The poll.js behavior handles information about voters in line, and calculates how many voters are dropping out at a given moment. When there are fewer open polling sites in the county, on average lines at polling stations will become longer. This in turn depresses voter turnout.

The voter success graph in the Plots view allows you to see how many people successfully vote on a given time step, and how many decide to drop out of a long line

Experiments

In the globals.json file, we can adjust the early_pct_closed and election_day_pct_closed values to understand how closures of polling places can affect the total number of ballots that are cast.

{
  "durham_county_population": 320322,
  "minutes_to_vote": 5,
  "voters_at_a_time": 5,
  "drop_out_rate": 0.005,
  "center_ll": [-78.898854, 35.993859],
  "scale_ll": 1000,
  "turnout": 0.55,
  "early_pct_closed": 0,
  "election_day_pct_closed": 0
}

  • early_pct_closed – This variable determines what percent of early polling locations are randomly shut down. If the value is 0, all locations are open, and if the value is 1, all are closed.
  • election_day_pct_closed – This variable determines what percent of election day polling locations are randomly shut down. It behaves identically to “early_pct_closed”.
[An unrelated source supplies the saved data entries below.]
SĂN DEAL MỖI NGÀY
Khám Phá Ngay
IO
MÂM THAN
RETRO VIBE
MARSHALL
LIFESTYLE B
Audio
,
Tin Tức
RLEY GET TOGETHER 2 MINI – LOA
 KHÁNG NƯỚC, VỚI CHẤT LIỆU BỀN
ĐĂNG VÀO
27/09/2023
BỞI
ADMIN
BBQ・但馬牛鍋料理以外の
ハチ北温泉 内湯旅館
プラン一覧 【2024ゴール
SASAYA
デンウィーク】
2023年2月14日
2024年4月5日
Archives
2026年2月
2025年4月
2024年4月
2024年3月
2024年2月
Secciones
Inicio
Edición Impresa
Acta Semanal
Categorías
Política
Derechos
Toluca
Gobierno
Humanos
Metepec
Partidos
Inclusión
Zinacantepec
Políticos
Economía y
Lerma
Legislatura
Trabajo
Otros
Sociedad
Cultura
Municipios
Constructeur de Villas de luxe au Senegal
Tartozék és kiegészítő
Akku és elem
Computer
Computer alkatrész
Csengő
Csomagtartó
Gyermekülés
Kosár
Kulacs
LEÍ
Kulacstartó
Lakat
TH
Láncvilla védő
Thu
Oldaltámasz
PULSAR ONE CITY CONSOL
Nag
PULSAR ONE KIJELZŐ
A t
We’ve defined two experiments that will run the simulation with a range of values between 0 and 0.9 for both of these global values, allowing you to explore the relationship between poll closures, turnout, lines, and ballots cast.

There is a direct impact on ballots cast when the number of polling sites is reduced.
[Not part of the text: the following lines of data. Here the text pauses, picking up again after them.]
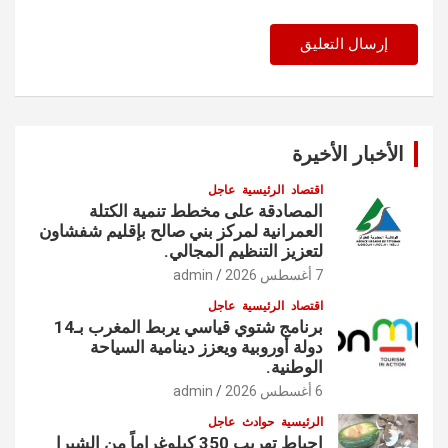
الأخبار الأخيرة
اقتصاد
الرئيسية
عاجل
المصادقة على مخطط تنمية الكتلة
العمرانية لمركز بني صالح بإقليم شفشاون
لتعزيز التنظيم المجالي.
7 أغسطس 2026
admin
اقتصاد
الرئيسية
عاجل
برنامج شتوي قياسي يربط المغرب بـ14
دولة أوروبية ويعزز دينامية السياحة
الوطنية.
6 أغسطس 2026
admin
الرئيسية
حوادث
عاجل
إحباط تهريب 350 كيلوغراماً من الشيرا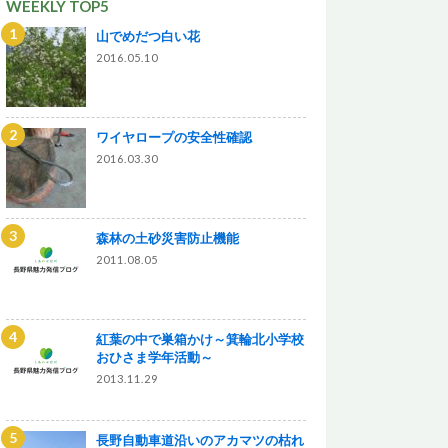
WEEKLY TOP5
山でめだつ白い花
2016.05.10
ワイヤロープの安全性確認
2016.03.30
森林の土砂災害防止機能
2011.08.05
紅葉の中で巣箱かけ～箕輪北小学校
おひさま学年活動～
2013.11.29
長野自動車道沿いのアカマツの枯れ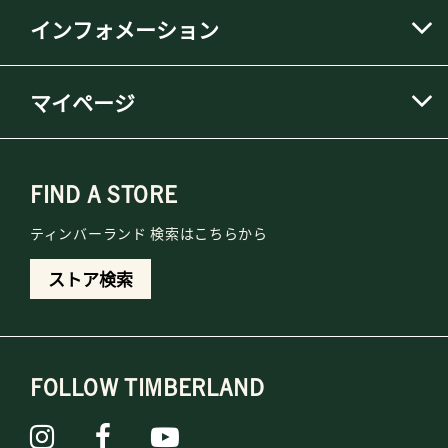
インフォメーション
マイページ
FIND A STORE
ティンバーランド 検索はこちらから
ストア検索
FOLLOW TIMBERLAND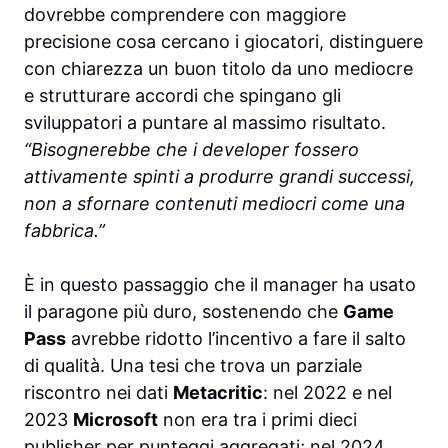
dovrebbe comprendere con maggiore
precisione cosa cercano i giocatori, distinguere
con chiarezza un buon titolo da uno mediocre
e strutturare accordi che spingano gli
sviluppatori a puntare al massimo risultato.
“Bisognerebbe che i developer fossero
attivamente spinti a produrre grandi successi,
non a sfornare contenuti mediocri come una
fabbrica.”
È in questo passaggio che il manager ha usato
il paragone più duro, sostenendo che
Game
Pass
avrebbe ridotto l’incentivo a fare il salto
di qualità. Una tesi che trova un parziale
riscontro nei dati
Metacritic
: nel 2022 e nel
2023
Microsoft
non era tra i primi dieci
publisher per punteggi aggregati; nel 2024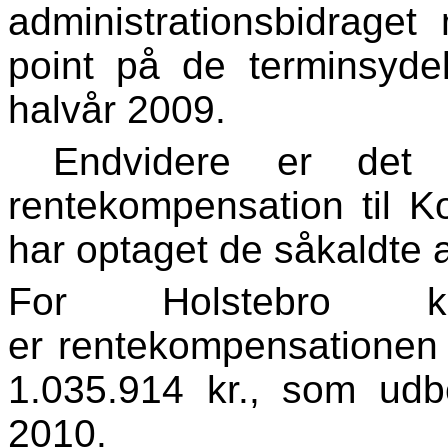
administrationsbidraget
point på de terminsydel
halvår 2009.
Endvidere er det b
rentekompensation til K
har optaget de såkaldte a
For Holstebro k
er rentekompensationen 
1.035.914 kr., som udb
2010.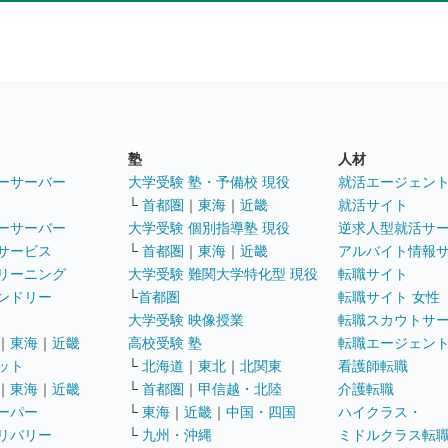
塾
人材
ーサーバー
大学受験 塾・予備校 現役
就活エージェン
└
首都圏
｜
東海
｜
近畿
就活サイト
ーサーバー
大学受験 個別指導塾 現役
逆求人型就活サ
サービス
└
首都圏
｜
東海
｜
近畿
アルバイト情報
リーニング
大学受験 難関大学特化型 現役
転職サイト
ンドリー
└
首都圏
転職サイト 女性
大学受験 映像授業
転職スカウトサ
｜
東海
｜
近畿
高校受験 塾
転職エージェン
ット
└
北海道
｜
東北
｜
北関東
看護師転職
｜
東海
｜
近畿
└
首都圏
｜
甲信越・北陸
介護転職
ーパー
└
東海
｜
近畿
｜
中国・四国
ハイクラス・
リバリー
└
九州・沖縄
ミドルクラス転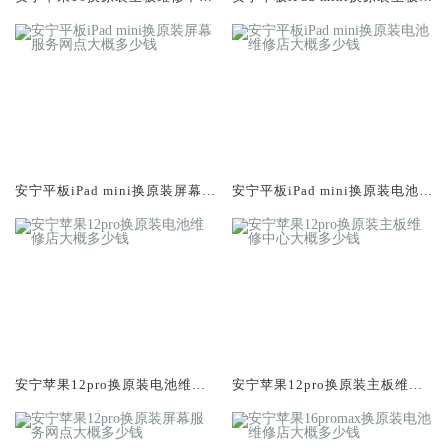
大概多少钱
修中心大概多少钱
安宁平板iPad mini换原装屏幕服
安宁平板iPad mini换原装电池维
务网点大概多少钱
修店大概多少钱
安宁苹果12pro换原装电池维修
安宁苹果12pro换原装主板维修
店大概多少钱
中心大概多少钱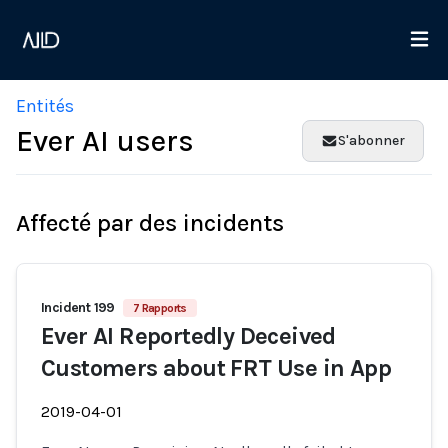
Entités
Ever AI users
S'abonner
Affecté par des incidents
Incident 199
7 Rapports
Ever AI Reportedly Deceived
Customers about FRT Use in App
2019-04-01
The relationship between poll closures and votes cast is inverse linear in the output of our model. This is a result of both a very real limit on throughput at polling places, and because of the dissuading effects of longer travel times and wait times, both of which inherently increase when there are fewer polling places available. The impact of closures on average voter travel is exponential, and in a larger county, this would have a larger impact on the number of votes cast.
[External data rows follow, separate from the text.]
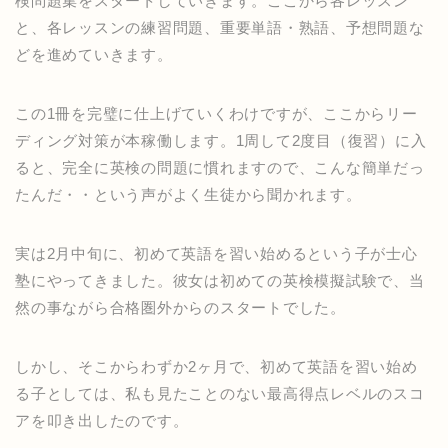
検問題集をスタートしていきます。ここから各レッスン
と、各レッスンの練習問題、重要単語・熟語、予想問題な
どを進めていきます。
この1冊を完璧に仕上げていくわけですが、ここからリー
ディング対策が本稼働します。1周して2度目（復習）に入
ると、完全に英検の問題に慣れますので、こんな簡単だっ
たんだ・・という声がよく生徒から聞かれます。
実は2月中旬に、初めて英語を習い始めるという子が士心
塾にやってきました。彼女は初めての英検模擬試験で、当
然の事ながら合格圏外からのスタートでした。
しかし、そこからわずか2ヶ月で、初めて英語を習い始め
る子としては、私も見たことのない最高得点レベルのスコ
アを叩き出したのです。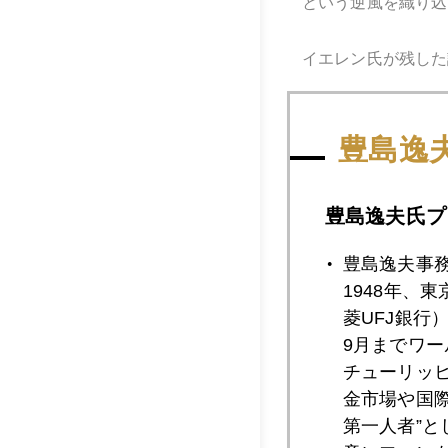
という逆風を織り込
イエレン氏が残した
豊島逸
後年、今度はイエレ
豊島逸夫氏プ
豊島逸夫事
2018年
1948年、
菱UFJ銀行
9月までワ
2018年02月2
チューリッ
金市場や国
第一人者”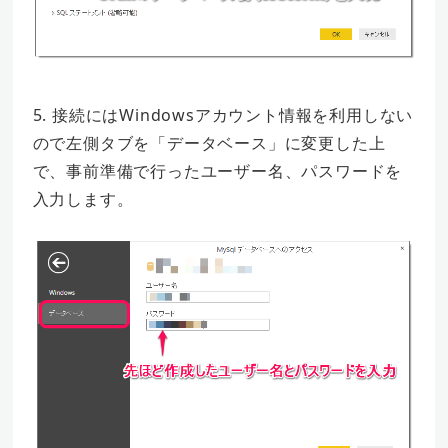
5. 接続にはWindowsアカウント情報を利用しない
ので左側タブを「データベース」に変更した上
で、事前準備で行ったユーザー名、パスワードを
入力します。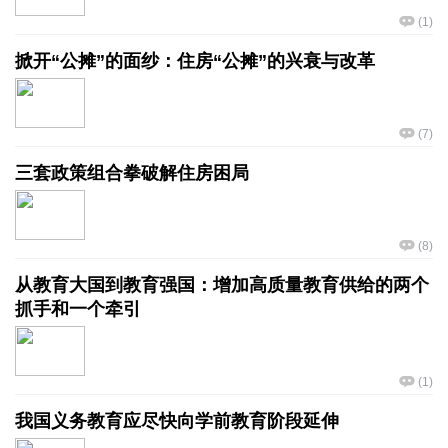
(
1
)
掀开“公摊”的面纱：住房“公摊”的兴衰与改革
(
7
)
三套政策组合拳破解住房困局
(
8
)
从教育大国到教育强国：增加高质量教育供给的两个
抓手和一个牵引
(
1
)
我国义务教育应尽快向学前教育阶段延伸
Percent Polls ClosedVotes CastAvg Early Voter Travel
0%160,9182.2 miles
10%159,9342.4 miles
20%149,3582.8 miles
30%146,7513.0 miles
40%129,7373.4 miles
50%119,0203.8 miles
60%109,0204.6 miles
70%87,4105.5 miles
80%76,0636.8 miles
90%58,0107.6 miles
Results from an early voting poll closures experiment run

By inspecting our plots we can also see that Election Day voting becomes much more significant as access to early voting locations decreases (as we would expect). We also run into logistical limits as the throughput of the polling locations cannot handle the amount of voters left. This is what leads to the decline in the voting rate in the final steps of the graph below:

Ballots cast with 70% early poll closures

In winner-take-all races, counties that are closely contested need only experience minor changes in voter turnout to drastically shift the results of elections. For this reason it’s important to understand how even small modifications in election practices can shift voters’ access to polls and likelihood of voting.

Fork It

Want to know what this model could look like in another county, or even yours? Simply fork this model by pressing Cmd+S (on Mac) or Ctrl+S on Windows, from within hCore, and then upload another county’s polling and demographic data. We used data from Durham’s board of elections and from a local data consultancy to populate this simulation.